Zero inflation — or deflation — carries serious risks. When prices fall, consumers delay spending in anticipation of further price declines, which can trigger a downward spiral of reduced demand and economic contraction. A 2% target provides a safety buffer above deflation while keeping money's purchasing power relatively stable over time.
An independent central bank sets monetary policy without direct government interference. Independence is considered essential to credibility: it prevents governments from printing money to finance spending (a cause of hyperinflation) and allows the bank to make unpopular but necessary decisions, such as raising rates before an election. Most advanced economy central banks have a high degree of institutional independence.
If households and businesses stop believing that a central bank will achieve its inflation target, inflation expectations become "unanchored." Workers demand higher wages in anticipation of future price rises; businesses raise prices pre-emptively. This creates a self-fulfilling cycle that makes inflation much harder to control.

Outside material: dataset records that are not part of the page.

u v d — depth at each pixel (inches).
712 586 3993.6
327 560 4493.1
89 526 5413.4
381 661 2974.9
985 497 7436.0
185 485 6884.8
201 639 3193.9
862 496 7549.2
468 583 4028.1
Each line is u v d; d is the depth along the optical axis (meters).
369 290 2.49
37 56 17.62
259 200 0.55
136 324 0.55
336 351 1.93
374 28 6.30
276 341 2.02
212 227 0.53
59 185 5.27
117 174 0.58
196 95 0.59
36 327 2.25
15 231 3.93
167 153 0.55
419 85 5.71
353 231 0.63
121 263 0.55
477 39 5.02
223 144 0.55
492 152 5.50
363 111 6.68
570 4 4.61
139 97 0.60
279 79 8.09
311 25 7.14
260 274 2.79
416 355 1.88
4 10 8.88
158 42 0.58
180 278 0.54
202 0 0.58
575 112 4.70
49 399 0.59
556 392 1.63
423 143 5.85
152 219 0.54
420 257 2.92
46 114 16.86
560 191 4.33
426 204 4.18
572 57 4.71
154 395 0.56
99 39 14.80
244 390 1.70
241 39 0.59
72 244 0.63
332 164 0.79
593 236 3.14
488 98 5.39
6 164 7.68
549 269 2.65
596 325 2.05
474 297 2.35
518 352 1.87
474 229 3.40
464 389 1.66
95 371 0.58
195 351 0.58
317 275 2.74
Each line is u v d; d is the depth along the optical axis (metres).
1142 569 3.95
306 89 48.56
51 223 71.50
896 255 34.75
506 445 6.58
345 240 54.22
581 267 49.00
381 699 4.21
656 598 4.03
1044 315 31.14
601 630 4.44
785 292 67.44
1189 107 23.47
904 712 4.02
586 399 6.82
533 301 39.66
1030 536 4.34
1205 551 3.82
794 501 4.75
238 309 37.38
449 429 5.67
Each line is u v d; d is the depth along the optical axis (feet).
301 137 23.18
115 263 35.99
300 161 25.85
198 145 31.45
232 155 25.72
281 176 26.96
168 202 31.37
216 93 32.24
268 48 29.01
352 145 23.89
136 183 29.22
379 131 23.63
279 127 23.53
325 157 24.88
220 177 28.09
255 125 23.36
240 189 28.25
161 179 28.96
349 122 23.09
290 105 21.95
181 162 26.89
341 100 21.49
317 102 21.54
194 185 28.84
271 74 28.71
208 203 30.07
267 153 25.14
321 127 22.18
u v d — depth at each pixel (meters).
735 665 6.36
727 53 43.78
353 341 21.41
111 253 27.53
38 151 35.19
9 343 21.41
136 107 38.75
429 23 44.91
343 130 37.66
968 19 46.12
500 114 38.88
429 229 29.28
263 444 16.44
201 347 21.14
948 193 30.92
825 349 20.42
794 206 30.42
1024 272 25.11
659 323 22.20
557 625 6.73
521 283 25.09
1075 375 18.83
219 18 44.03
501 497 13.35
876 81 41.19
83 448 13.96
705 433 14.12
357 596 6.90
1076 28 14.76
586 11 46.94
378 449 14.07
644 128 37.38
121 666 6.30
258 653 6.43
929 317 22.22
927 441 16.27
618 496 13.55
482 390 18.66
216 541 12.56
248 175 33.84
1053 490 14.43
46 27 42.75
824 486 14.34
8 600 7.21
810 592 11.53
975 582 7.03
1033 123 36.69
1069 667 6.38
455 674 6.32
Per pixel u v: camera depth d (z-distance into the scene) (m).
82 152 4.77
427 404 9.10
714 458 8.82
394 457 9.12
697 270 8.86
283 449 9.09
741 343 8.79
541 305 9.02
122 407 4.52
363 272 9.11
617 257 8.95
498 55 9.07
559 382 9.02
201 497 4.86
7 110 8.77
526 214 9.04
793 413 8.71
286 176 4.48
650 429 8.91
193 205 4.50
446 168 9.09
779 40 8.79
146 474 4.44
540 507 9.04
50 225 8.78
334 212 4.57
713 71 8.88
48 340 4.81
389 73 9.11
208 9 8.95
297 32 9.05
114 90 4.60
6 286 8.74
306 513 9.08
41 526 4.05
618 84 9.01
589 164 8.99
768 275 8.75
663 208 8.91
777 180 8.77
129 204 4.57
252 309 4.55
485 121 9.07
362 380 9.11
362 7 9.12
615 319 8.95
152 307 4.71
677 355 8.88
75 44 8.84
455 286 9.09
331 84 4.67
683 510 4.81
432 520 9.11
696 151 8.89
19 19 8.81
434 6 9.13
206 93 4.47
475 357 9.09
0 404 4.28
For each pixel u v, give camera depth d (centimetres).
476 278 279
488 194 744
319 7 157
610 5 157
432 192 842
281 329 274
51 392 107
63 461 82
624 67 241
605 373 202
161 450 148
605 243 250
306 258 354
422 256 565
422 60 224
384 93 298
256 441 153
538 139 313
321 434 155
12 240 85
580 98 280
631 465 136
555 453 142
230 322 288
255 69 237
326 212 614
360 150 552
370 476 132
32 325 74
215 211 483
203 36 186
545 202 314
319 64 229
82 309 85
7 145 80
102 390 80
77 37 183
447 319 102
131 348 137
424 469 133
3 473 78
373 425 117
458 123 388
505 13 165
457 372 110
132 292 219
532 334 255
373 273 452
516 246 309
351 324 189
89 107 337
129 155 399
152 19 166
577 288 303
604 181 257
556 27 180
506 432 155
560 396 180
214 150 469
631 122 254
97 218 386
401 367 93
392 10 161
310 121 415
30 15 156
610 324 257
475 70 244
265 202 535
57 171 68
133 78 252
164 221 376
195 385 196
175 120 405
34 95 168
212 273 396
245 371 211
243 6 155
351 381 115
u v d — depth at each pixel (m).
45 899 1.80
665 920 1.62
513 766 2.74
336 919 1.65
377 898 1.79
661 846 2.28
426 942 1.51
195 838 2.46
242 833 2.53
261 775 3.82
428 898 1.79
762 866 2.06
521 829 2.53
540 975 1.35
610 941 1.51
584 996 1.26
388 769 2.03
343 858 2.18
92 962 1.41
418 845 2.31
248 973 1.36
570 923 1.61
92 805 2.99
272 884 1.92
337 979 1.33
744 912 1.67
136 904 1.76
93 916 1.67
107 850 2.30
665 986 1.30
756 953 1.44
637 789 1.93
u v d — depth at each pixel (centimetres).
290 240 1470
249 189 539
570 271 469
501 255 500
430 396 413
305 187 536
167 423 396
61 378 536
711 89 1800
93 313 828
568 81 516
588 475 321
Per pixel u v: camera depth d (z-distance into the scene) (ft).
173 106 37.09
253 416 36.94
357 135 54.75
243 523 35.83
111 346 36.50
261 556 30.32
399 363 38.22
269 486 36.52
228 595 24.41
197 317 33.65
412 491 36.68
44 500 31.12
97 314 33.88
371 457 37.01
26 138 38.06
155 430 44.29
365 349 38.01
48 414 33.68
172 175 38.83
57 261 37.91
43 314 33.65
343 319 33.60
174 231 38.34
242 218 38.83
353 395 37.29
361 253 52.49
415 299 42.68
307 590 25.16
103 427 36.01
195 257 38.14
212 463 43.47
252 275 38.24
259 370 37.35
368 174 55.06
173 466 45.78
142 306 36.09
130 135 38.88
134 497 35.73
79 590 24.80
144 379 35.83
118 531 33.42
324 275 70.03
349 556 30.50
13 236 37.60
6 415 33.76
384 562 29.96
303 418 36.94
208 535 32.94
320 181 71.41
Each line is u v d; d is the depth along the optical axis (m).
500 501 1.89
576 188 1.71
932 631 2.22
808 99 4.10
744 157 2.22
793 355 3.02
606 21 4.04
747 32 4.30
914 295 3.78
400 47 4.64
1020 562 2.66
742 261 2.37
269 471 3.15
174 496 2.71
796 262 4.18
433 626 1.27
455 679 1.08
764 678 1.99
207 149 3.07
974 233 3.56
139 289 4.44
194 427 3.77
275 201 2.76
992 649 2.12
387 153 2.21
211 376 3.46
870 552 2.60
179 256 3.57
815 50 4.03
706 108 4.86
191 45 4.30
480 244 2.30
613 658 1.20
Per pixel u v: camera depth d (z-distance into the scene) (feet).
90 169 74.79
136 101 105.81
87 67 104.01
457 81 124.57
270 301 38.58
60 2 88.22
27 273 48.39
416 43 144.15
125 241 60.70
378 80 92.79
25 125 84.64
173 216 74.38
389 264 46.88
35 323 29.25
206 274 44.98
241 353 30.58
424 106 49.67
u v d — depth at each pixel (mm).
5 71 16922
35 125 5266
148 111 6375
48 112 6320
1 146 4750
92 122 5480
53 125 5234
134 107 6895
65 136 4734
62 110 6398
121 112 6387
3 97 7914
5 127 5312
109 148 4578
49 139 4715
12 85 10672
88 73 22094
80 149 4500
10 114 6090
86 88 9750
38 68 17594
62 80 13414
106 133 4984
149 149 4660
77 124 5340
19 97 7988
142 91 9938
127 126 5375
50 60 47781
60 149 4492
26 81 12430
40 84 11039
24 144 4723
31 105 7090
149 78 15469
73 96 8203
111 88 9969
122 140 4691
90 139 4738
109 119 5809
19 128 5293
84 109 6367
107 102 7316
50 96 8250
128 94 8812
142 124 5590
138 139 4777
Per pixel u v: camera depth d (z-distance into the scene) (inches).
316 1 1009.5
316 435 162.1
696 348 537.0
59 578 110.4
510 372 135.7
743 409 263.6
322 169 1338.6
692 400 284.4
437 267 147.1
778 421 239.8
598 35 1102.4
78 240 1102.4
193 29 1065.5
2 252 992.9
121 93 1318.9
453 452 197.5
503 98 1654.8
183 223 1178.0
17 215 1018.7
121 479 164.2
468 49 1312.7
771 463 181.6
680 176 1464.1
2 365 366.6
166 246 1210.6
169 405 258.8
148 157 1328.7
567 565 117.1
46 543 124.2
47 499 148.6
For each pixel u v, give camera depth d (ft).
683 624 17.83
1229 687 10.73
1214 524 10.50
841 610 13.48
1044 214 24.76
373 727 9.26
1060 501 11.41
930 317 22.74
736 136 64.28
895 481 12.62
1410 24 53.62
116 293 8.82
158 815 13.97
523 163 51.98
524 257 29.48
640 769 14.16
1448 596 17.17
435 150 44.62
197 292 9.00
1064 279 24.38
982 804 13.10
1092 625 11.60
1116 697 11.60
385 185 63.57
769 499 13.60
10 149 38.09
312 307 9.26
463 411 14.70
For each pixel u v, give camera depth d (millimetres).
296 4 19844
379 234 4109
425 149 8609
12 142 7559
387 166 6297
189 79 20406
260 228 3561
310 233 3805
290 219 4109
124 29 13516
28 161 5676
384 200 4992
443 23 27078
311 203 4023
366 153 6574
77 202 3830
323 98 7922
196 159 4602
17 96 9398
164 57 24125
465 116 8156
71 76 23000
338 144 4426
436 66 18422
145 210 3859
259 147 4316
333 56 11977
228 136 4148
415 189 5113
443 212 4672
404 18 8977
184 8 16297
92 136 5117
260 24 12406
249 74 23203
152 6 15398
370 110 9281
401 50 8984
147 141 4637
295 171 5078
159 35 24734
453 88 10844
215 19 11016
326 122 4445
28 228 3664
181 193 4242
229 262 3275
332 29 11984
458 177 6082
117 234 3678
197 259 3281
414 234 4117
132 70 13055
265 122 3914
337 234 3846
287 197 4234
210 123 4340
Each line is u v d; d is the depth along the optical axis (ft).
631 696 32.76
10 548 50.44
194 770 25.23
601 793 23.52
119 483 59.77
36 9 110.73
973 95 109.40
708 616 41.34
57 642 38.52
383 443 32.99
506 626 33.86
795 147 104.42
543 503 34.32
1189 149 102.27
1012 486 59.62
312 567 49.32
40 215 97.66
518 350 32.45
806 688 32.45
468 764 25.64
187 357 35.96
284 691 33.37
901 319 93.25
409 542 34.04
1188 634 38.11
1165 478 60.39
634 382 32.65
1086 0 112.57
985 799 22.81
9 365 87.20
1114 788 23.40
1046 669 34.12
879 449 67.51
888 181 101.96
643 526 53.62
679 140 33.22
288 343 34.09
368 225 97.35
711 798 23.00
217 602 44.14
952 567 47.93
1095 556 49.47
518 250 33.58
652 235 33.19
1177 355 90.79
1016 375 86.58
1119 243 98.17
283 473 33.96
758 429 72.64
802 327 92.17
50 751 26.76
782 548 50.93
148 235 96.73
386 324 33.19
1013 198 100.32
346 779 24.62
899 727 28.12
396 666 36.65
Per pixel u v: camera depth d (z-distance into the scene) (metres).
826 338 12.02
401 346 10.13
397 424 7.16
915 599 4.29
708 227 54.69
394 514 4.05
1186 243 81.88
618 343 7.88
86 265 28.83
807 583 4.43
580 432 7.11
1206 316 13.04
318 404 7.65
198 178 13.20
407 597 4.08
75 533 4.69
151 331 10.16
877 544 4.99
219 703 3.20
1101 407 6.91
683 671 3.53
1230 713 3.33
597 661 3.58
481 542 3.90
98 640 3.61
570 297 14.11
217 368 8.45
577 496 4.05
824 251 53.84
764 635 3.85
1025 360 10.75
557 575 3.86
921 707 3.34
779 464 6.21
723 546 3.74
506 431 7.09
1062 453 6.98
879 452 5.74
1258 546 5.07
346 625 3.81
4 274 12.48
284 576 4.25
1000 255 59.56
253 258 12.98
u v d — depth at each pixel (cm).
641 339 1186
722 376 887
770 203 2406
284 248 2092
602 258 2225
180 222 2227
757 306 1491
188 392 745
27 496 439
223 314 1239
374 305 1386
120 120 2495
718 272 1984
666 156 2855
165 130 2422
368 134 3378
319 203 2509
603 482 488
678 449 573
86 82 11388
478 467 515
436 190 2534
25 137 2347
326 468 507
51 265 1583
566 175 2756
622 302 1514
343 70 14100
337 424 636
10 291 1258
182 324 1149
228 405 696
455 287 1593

Regaining credibility after losing it is costly and typically requires very aggressive — and economically painful — rate hikes.
Central banks in developing economies often face additional challenges: weaker institutional independence, less developed domestic financial markets, greater reliance on commodity exports (whose prices they cannot control), higher exposure to capital flow volatility, and — in some cases — pressure to monetize government debt. These factors make inflation management more complex and volatile in emerging markets.